Skip to main content
Version: 0.17.19

SparkDatasource

class great_expectations.datasource.fluent.SparkDatasource(*, type: Literal['spark'] = 'spark', name: str, id: Optional[uuid.UUID] = None, assets: List[great_expectations.datasource.fluent.spark_datasource.DataFrameAsset] = [], spark_config: Optional[Dict[pydantic.v1.types.StrictStr, Union[pydantic.v1.types.StrictStr, pydantic.v1.types.StrictInt, pydantic.v1.types.StrictFloat, pydantic.v1.types.StrictBool]]] = None, force_reuse_spark_context: bool = True, persist: bool = True)#
add_dataframe_asset(name: str, dataframe: Optional[_SparkDataFrameT] = None, batch_metadata: Optional[BatchMetadata] = None) DataFrameAsset#

Adds a Dataframe DataAsset to this SparkDatasource object.

Parameters:
  • name – The name of the DataFrame asset. This can be any arbitrary string.

  • dataframe

    The Spark Dataframe containing the data for this DataFrame data asset.

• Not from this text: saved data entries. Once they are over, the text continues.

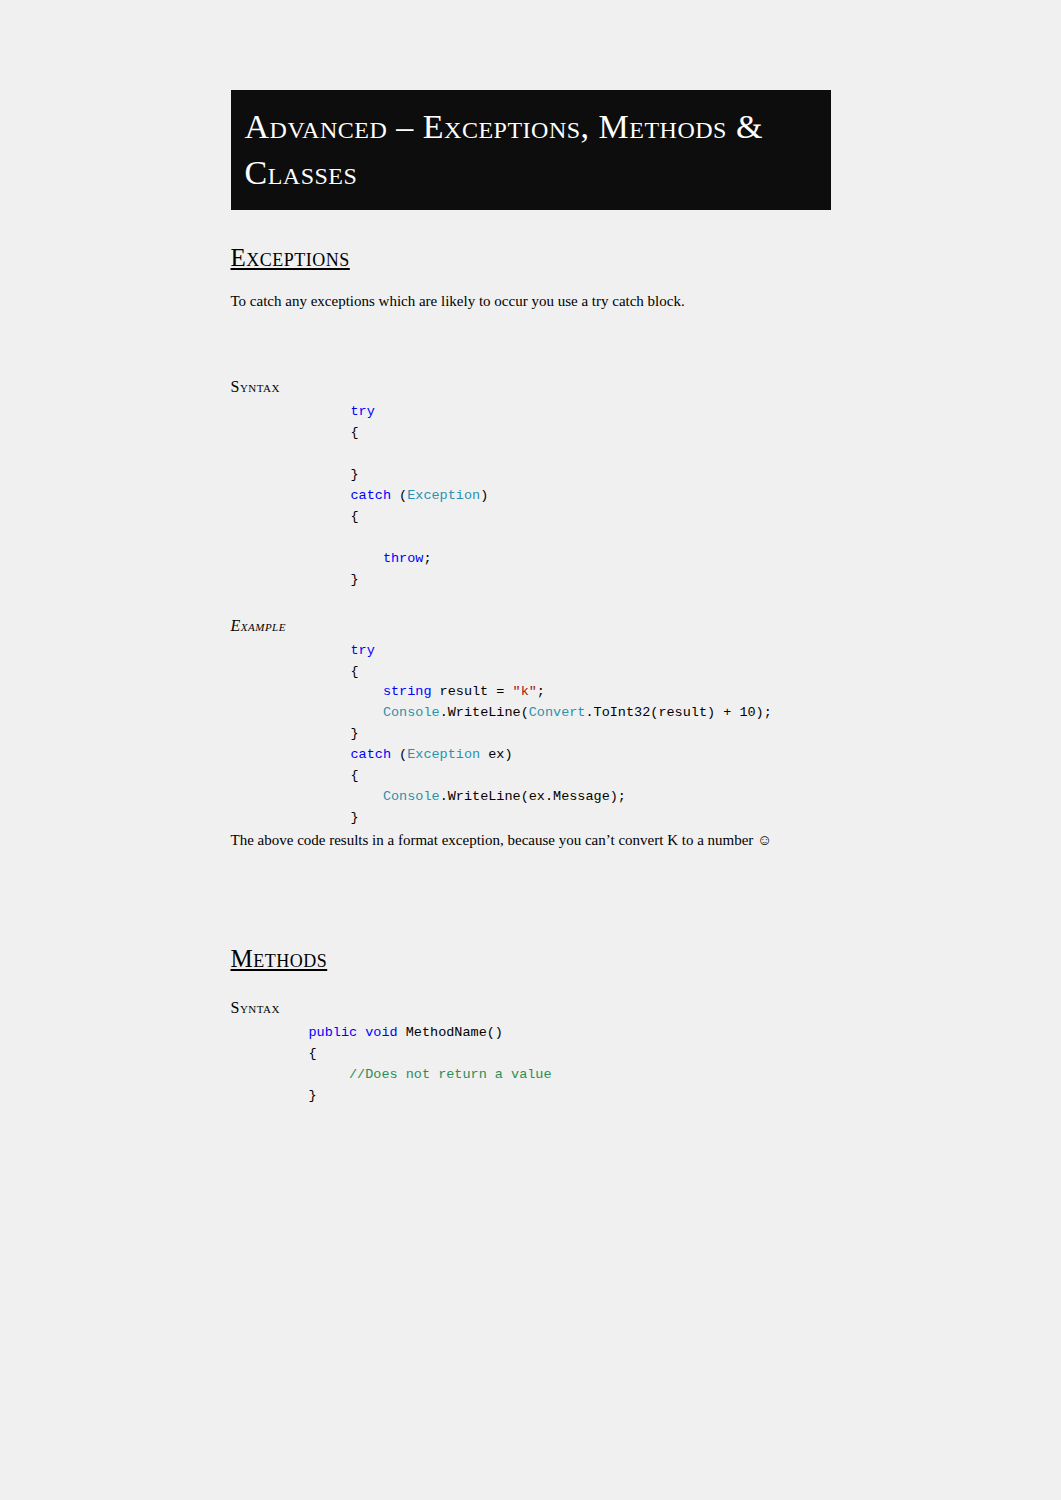Advanced – Exceptions, Methods & Classes
Exceptions
To catch any exceptions which are likely to occur you use a try catch block.
Syntax
try
{

}
catch (Exception)
{

    throw;
}
Example
try
{
    string result = "k";
    Console.WriteLine(Convert.ToInt32(result) + 10);
}
catch (Exception ex)
{
    Console.WriteLine(ex.Message);
}
The above code results in a format exception, because you can’t convert K to a number ☺
Methods
Syntax
public void MethodName()
{
     //Does not return a value
}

    Deprecated since version 0.16.15: The “dataframe” argument is no longer part of “PandasDatasource.add_dataframe_asset()” method call; instead, “dataframe” is the required argument to “DataFrameAsset.build_batch_request()” method.

  • batch_metadata – An arbitrary user defined dictionary with string keys which will get inherited by any batches created from the asset.

Returns:

The DataFameAsset that has been added to this datasource.